After a stint in Landstchul, I was sent to Walter Reed. The care I got for my head injury was great. The care that I was getting for my psychological problems was non-existent. I was treated as just another soldier with a head injury. Not as a soldier who was slipping into the abyss of PTSD.
The first few years after my injury were rough. I hid inside a bottle and self medicated. I drank at least a fifth of whiskey a night, and whatever other booze I could get my hands on. I mixed alcohol with pills, pills, pills and more pills. I was so medicated that I could even remember being hurt anymore. I still have the temptation to crawl back to the whiskey and I fight it every day.

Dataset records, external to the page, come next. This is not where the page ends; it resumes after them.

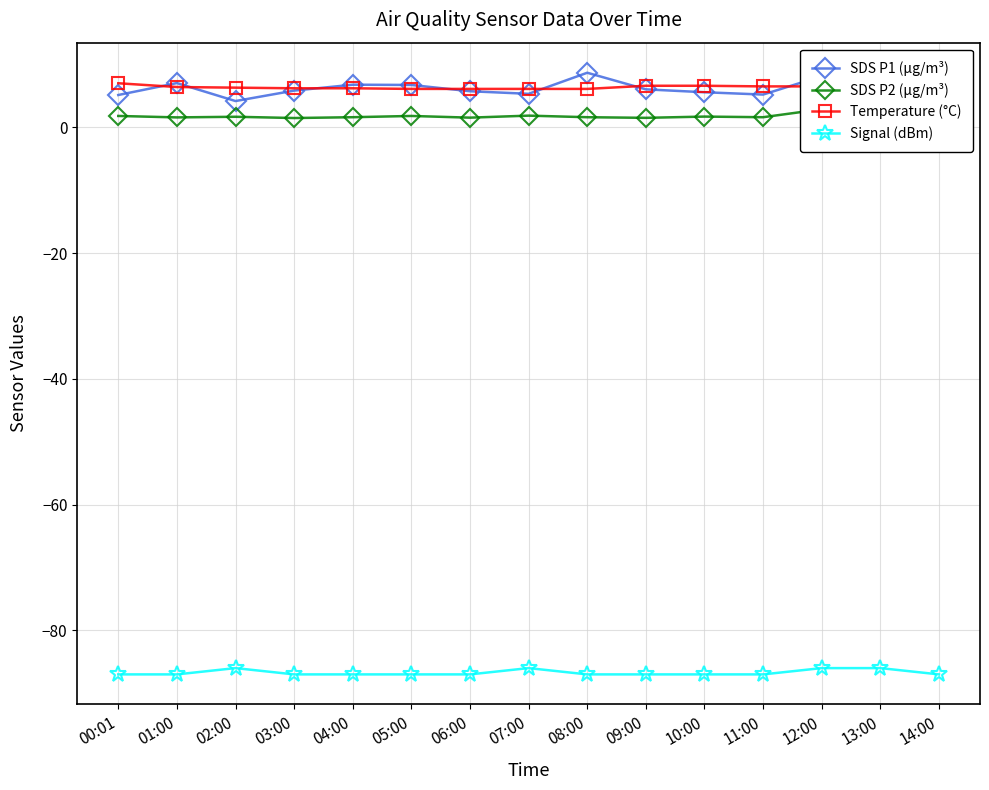

At which label does SDS P2 (µg/m³) reach its minimum?

03:00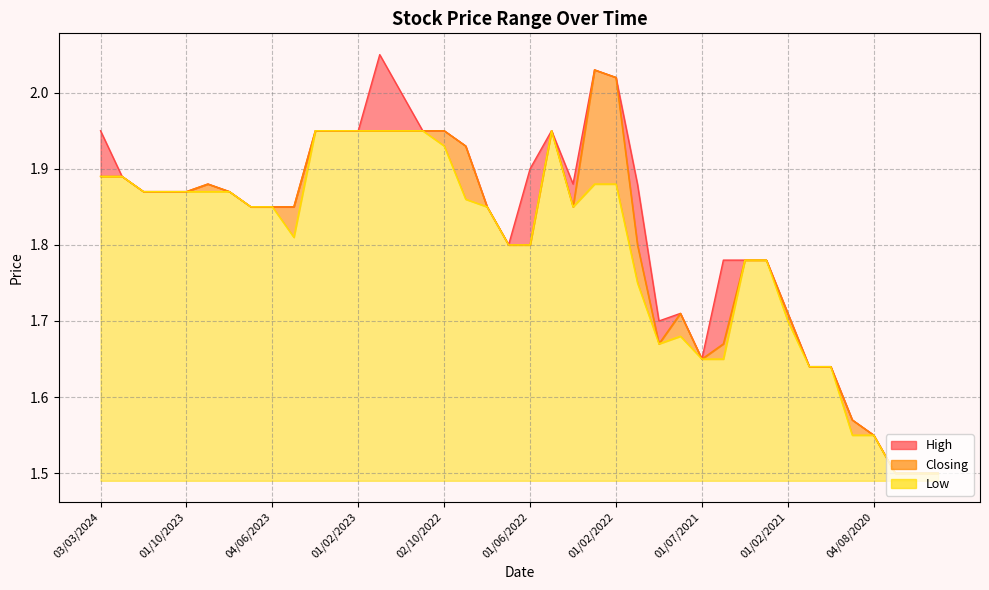

What is the maximum value for Closing?

2.0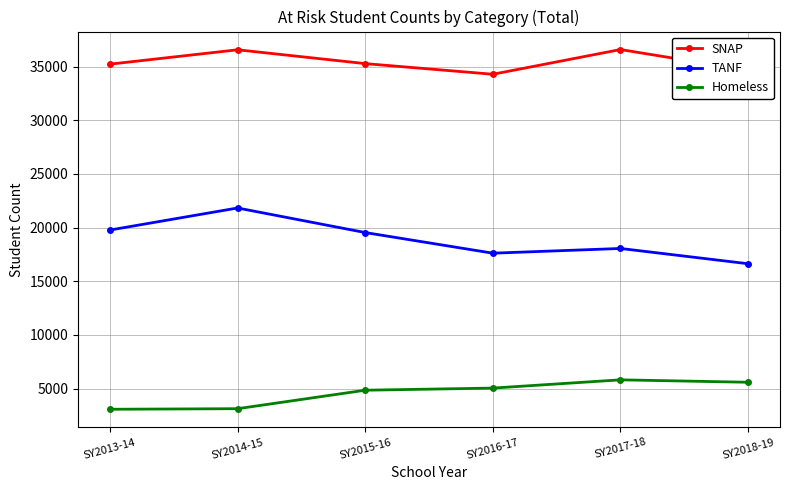

Where is Homeless nearest to the value 4448?

SY2015-16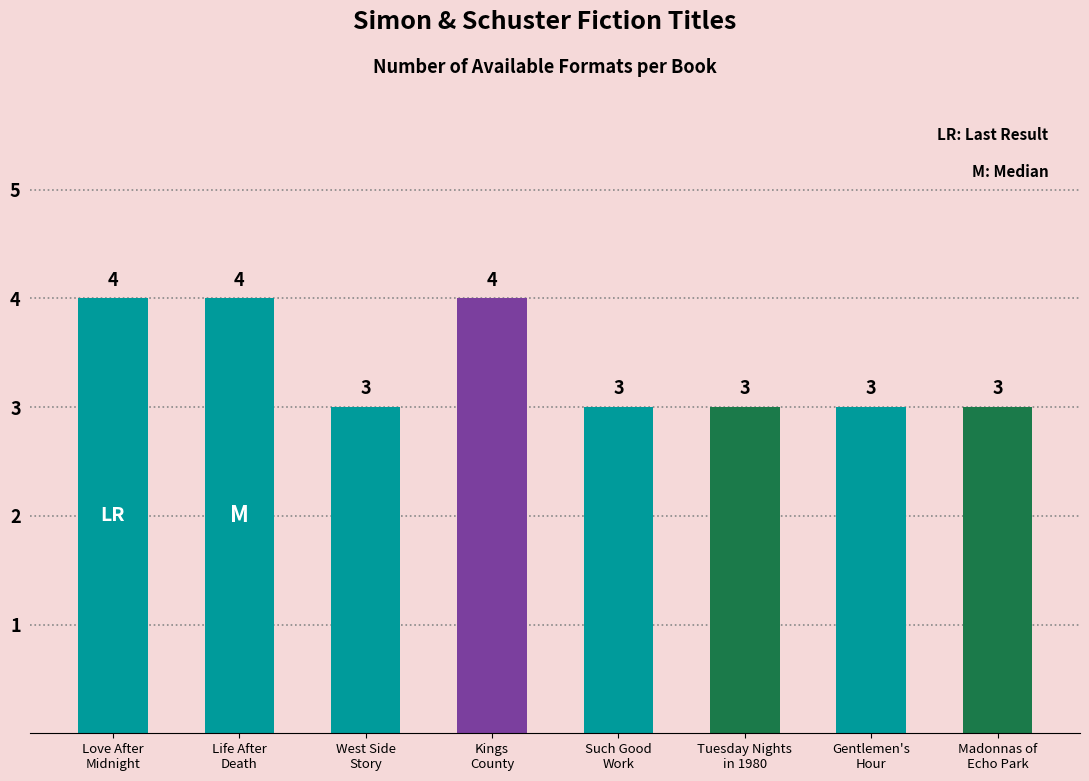

List the labels in order of value, largest first.

Love After Midnight, Life After Death, Kings County, West Side Story, Such Good Work, Tuesday Nights in 1980, Gentlemen's Hour, Madonnas of Echo Park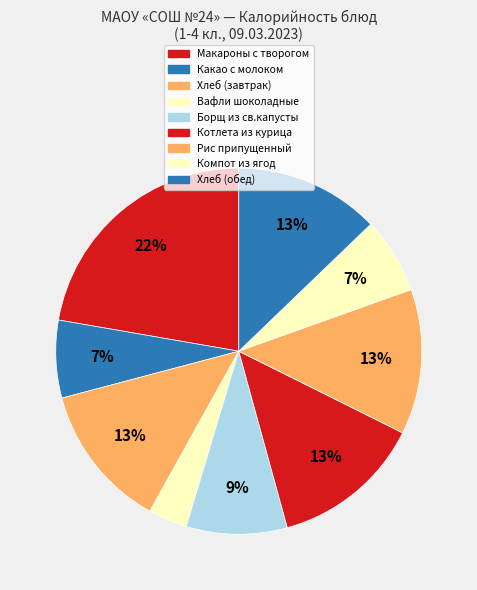

The Вафли шоколадные slice represents 1% of the pie. True or false?

False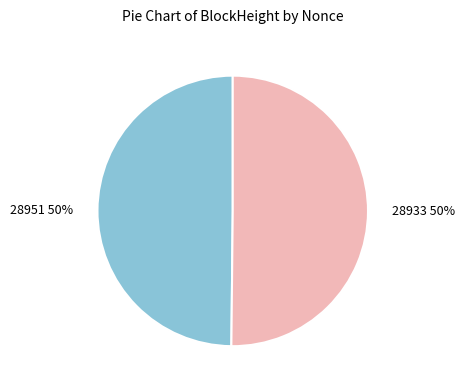

How many slices are in this pie chart?

2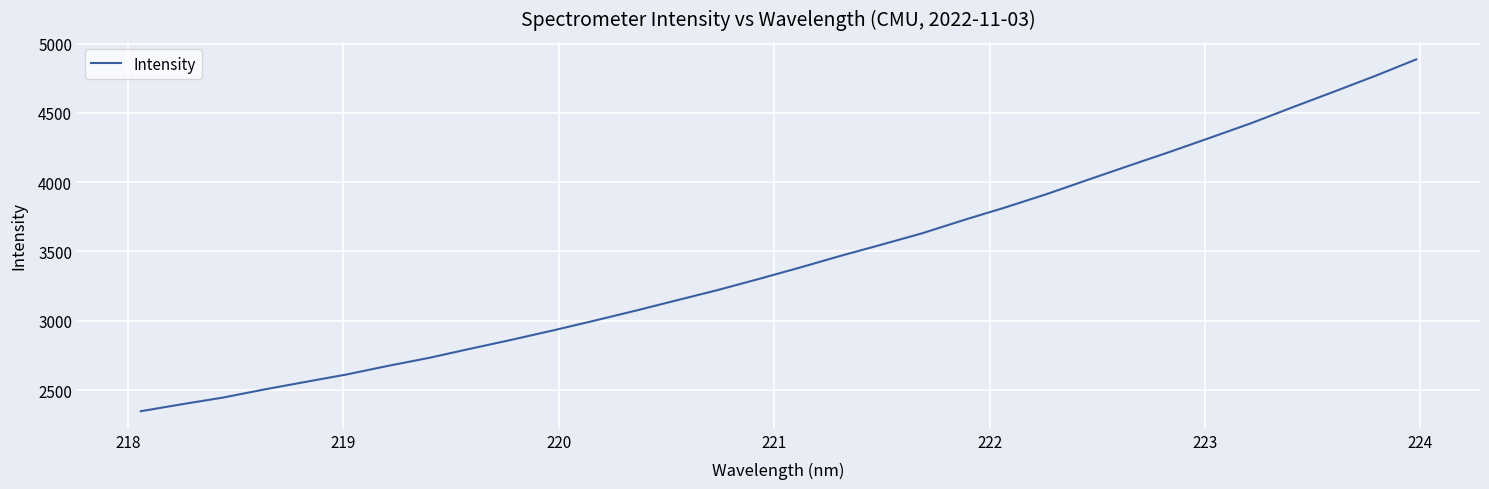

What is the maximum value shown in the chart?

4885.5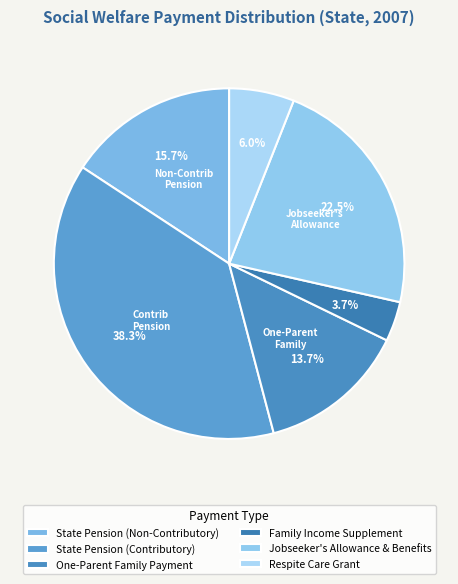

What is the total percentage of Jobseeker's Allowance & Benefits and One-Parent Family Payment?

36.2%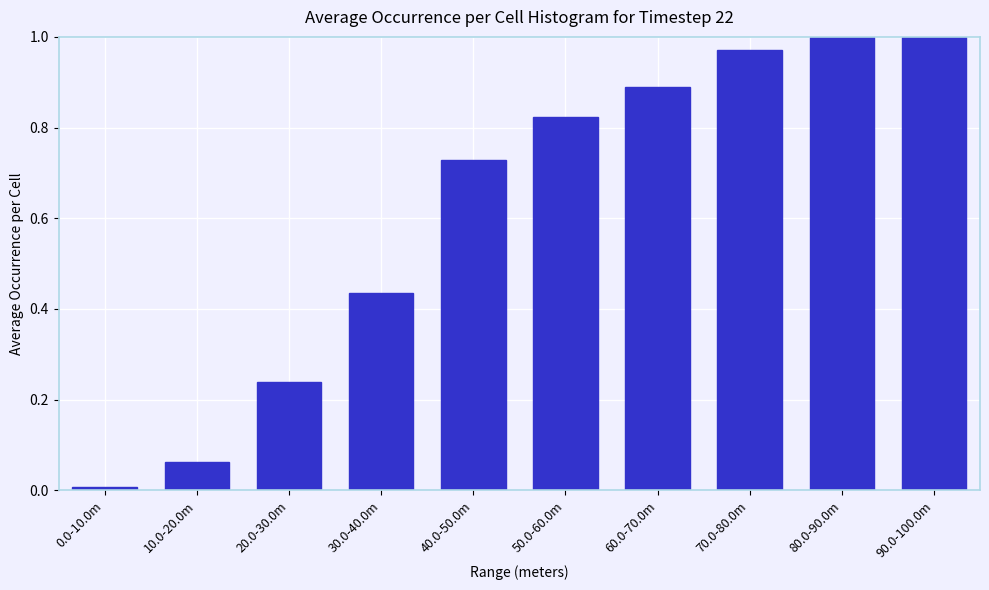

What position from the left is 70.0-80.0m?

8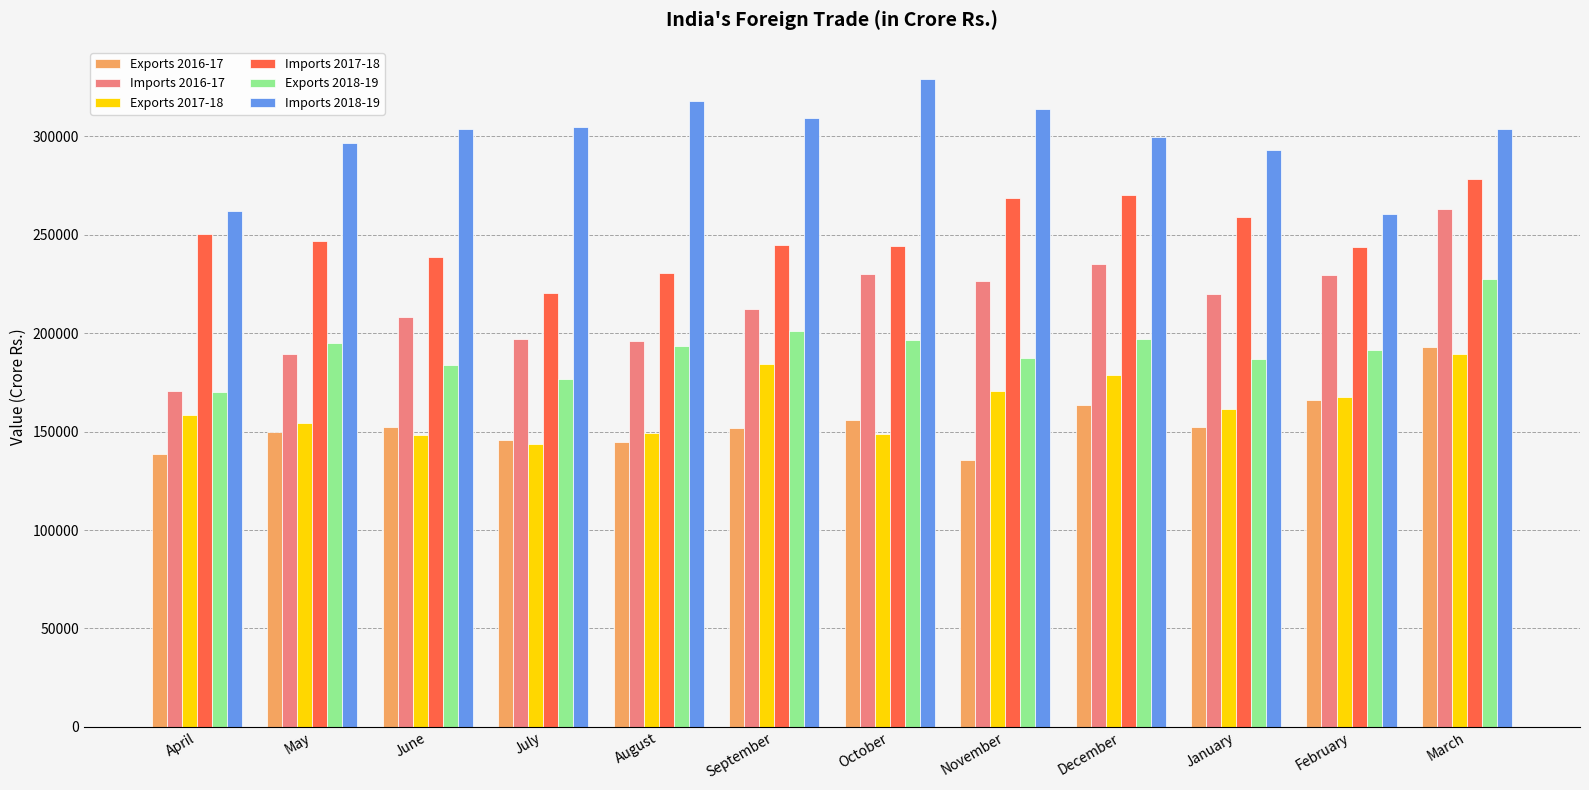

What is the sum of the Imports 2017-18 values at June and October?

482857.9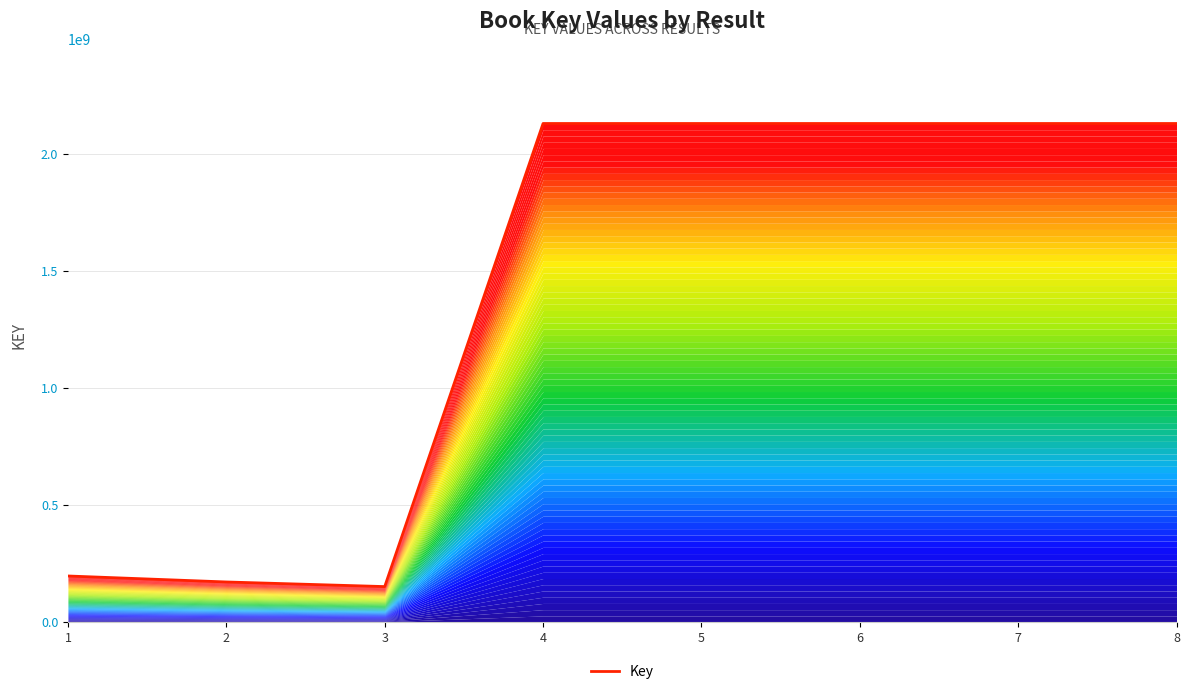

Which category has the highest value across all series?

5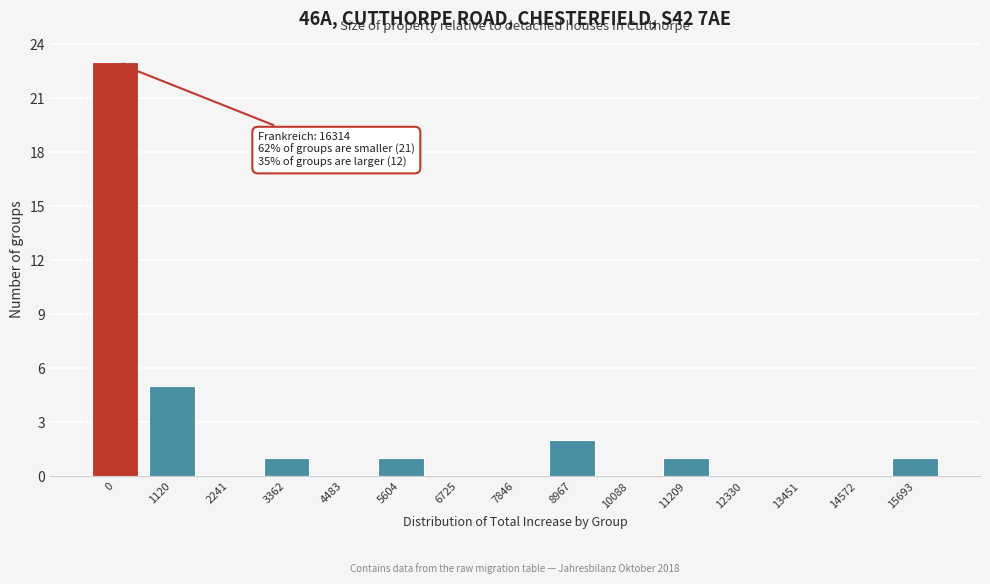

Reading right to left, transcribe all the data shown in this chart.

15693=1	14572=0	13451=0	12330=0	11209=1	10088=0	8967=2	7846=0	6725=0	5604=1	4483=0	3362=1	2241=0	1120=5	0=23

I was not sleeping even after all the booze. If I did sleep I would have horrible nightmares that lasted for hours. The doctors put me on sleeping pills, which made the nightmares worse and I couldn’t wake up in the middle of the nightmares. So I would lash around the bed, punching kicking and screaming. To this day I still have problems sleeping. I sleep an hour here and an hour there, but rarely for a full night and rarely without bad dreams.
I lost contact with all my friends. They were fine and I wasn’t. I didn’t want to be reminded of how bad I was. I also couldn’t trust anybody. I was always waiting for someone to fuck me over. I don’t have any close friends and have lost contact with my parents after they tried to take what little visitation time I had with my daughter away. My daughter was the only thing that kept me sane; I never drank around her and was able to sleep if she was around. I never thought about hurting anyone or not wanting to wake up when she was around. To this day my parents are still trying to keep me from seeing her.
My wife and I met in Iraq. I didn’t like her at first and it wasn’t until we got to the states that we got together. She was in the Army and saw some pretty fucked up stuff too. She found solace by writing about it in her book “Love My Rifle More Than You”. Although this helped her a little, it didn’t help her that much either. She has PTSD as well, but refuses to seek treatment. PTSD affects your ability to trust and to show emotion. My problems with trust and my flattened affect have caused our marriage to crumble.
My brain injury doesn’t help much either. I am very easily distracted and have a hard time focusing on things.
My memory is pretty good, but it still isn’t what it used to be. I find it hard to get things done sometimes. Easy things, hard things, any things. I know they need to get done and I try, but I just can’t make them happen. Concentration is tough, sometimes I concentrate so hard on concentrating that I can’t get tasks accomplished.
I am hyper-vigilant. I am always on the lookout. I need to know where the exits are; I need to be in a corner so that I can see what everyone is doing. I need to watch everyone a little closer than the average person so they don’t get the jump on me. This tends to make it hard to listen to what anyone is saying. Thoughts always run through my mind.
Every day I have to drag myself out of bed. I have to make myself try to live. I go through the motions of a normal life, but I don’t enjoy any of it. I’m not suicidal but I often feel as if I am wasting my time as well as everyone else’s. It would just be much easier if I could sleep for days and stay in bed.
So while my days in the Army uniform are over the effects of war will never be gone. I see psychologists and counselors, but PTSD never goes away. I have to try to take it one day at a time and not have meltdowns. This past week I have been recovering from a meltdown and hope to be more functional in the future. Baby steps, that’s what I tell myself.